**Task prompt**
Return each line of the data that contains the word "many", matching case exactly.

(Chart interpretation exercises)

━━━━━━━━━━━━━━━━

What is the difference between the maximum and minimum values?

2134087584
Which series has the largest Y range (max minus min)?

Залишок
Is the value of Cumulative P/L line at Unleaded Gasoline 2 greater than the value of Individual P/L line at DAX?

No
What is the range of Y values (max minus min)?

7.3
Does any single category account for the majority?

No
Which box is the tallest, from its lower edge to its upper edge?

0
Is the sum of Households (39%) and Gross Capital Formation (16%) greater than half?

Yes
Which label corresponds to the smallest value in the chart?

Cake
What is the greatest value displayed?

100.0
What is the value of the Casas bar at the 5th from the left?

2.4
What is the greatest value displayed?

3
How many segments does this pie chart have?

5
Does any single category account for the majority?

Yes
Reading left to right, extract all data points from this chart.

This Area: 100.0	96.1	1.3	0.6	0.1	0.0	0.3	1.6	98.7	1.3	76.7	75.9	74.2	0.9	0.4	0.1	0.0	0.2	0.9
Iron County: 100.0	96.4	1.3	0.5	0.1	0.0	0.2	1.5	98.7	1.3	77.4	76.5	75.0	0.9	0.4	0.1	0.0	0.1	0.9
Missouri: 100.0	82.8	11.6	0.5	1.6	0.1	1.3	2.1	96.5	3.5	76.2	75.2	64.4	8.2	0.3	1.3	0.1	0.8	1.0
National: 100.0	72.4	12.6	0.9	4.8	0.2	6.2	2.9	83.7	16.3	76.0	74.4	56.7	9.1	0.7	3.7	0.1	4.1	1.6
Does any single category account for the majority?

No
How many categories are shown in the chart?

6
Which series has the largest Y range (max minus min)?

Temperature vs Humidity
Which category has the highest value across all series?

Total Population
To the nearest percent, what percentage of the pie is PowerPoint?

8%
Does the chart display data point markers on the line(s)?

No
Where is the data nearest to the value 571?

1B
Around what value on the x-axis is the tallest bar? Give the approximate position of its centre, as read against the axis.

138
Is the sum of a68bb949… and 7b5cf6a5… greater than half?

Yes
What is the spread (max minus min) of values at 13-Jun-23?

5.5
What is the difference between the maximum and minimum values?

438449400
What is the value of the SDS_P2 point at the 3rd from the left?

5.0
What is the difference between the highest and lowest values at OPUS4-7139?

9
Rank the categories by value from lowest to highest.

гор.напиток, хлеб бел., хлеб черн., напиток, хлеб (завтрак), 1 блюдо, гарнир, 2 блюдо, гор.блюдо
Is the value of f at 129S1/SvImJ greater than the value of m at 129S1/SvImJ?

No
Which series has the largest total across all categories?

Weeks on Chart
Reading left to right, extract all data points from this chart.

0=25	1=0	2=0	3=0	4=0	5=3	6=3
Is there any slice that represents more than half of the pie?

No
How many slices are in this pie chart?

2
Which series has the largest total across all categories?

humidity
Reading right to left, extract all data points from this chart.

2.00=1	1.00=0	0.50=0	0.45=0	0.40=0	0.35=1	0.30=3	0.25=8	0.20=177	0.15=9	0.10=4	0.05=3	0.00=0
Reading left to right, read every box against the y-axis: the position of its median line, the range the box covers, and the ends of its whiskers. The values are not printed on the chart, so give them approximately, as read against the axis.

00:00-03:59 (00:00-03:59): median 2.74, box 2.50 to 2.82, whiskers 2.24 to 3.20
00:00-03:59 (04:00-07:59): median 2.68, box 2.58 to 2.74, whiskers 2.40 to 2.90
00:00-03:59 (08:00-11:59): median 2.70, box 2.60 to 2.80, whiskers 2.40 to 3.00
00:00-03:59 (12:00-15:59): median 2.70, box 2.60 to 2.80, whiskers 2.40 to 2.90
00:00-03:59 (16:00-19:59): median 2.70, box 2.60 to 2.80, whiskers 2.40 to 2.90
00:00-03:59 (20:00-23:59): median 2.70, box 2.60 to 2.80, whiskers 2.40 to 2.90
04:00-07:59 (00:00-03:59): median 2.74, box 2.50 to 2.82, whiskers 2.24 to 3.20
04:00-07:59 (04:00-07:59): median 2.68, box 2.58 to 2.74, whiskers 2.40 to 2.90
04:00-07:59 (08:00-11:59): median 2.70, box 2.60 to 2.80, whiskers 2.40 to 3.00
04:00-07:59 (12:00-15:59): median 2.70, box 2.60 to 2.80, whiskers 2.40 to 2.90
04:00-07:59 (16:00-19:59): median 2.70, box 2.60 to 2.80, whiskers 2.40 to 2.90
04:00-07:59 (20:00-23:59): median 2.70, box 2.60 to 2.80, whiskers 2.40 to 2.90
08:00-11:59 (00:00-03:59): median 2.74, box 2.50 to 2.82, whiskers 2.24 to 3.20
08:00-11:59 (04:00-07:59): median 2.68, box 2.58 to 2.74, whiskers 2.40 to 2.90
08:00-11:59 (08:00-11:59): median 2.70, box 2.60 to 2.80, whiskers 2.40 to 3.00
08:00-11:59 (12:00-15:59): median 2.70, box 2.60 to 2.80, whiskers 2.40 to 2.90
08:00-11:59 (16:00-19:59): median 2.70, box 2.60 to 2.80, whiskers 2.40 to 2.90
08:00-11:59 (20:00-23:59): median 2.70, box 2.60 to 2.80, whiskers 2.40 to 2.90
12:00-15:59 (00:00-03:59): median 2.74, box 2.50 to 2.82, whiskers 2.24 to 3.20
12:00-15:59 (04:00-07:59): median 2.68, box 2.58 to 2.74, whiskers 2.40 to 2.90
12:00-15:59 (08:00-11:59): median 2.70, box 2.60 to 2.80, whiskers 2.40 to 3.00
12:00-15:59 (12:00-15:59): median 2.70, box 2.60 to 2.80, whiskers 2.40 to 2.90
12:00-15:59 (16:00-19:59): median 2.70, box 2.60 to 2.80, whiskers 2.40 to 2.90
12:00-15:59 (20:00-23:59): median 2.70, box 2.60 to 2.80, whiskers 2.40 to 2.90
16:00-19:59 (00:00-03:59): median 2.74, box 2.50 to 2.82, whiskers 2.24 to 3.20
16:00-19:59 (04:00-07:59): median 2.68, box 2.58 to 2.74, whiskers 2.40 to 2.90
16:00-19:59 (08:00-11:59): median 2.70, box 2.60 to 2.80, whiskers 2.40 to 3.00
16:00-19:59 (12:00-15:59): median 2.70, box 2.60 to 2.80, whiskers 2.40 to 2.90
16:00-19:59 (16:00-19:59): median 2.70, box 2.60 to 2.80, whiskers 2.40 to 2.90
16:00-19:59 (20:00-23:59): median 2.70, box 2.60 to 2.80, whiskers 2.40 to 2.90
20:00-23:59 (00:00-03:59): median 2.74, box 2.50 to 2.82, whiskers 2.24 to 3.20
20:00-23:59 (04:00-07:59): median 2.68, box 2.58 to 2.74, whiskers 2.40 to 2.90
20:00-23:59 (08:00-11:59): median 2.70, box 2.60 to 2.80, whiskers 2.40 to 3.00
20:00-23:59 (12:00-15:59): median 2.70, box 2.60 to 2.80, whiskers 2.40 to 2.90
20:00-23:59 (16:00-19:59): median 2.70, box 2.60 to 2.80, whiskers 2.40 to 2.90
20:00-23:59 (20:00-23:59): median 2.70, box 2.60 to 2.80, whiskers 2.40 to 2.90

━━━━━━━━━━━━━━━━

**Answer box**
How many segments does this pie chart have?
How many categories are shown in the chart?
How many slices are in this pie chart?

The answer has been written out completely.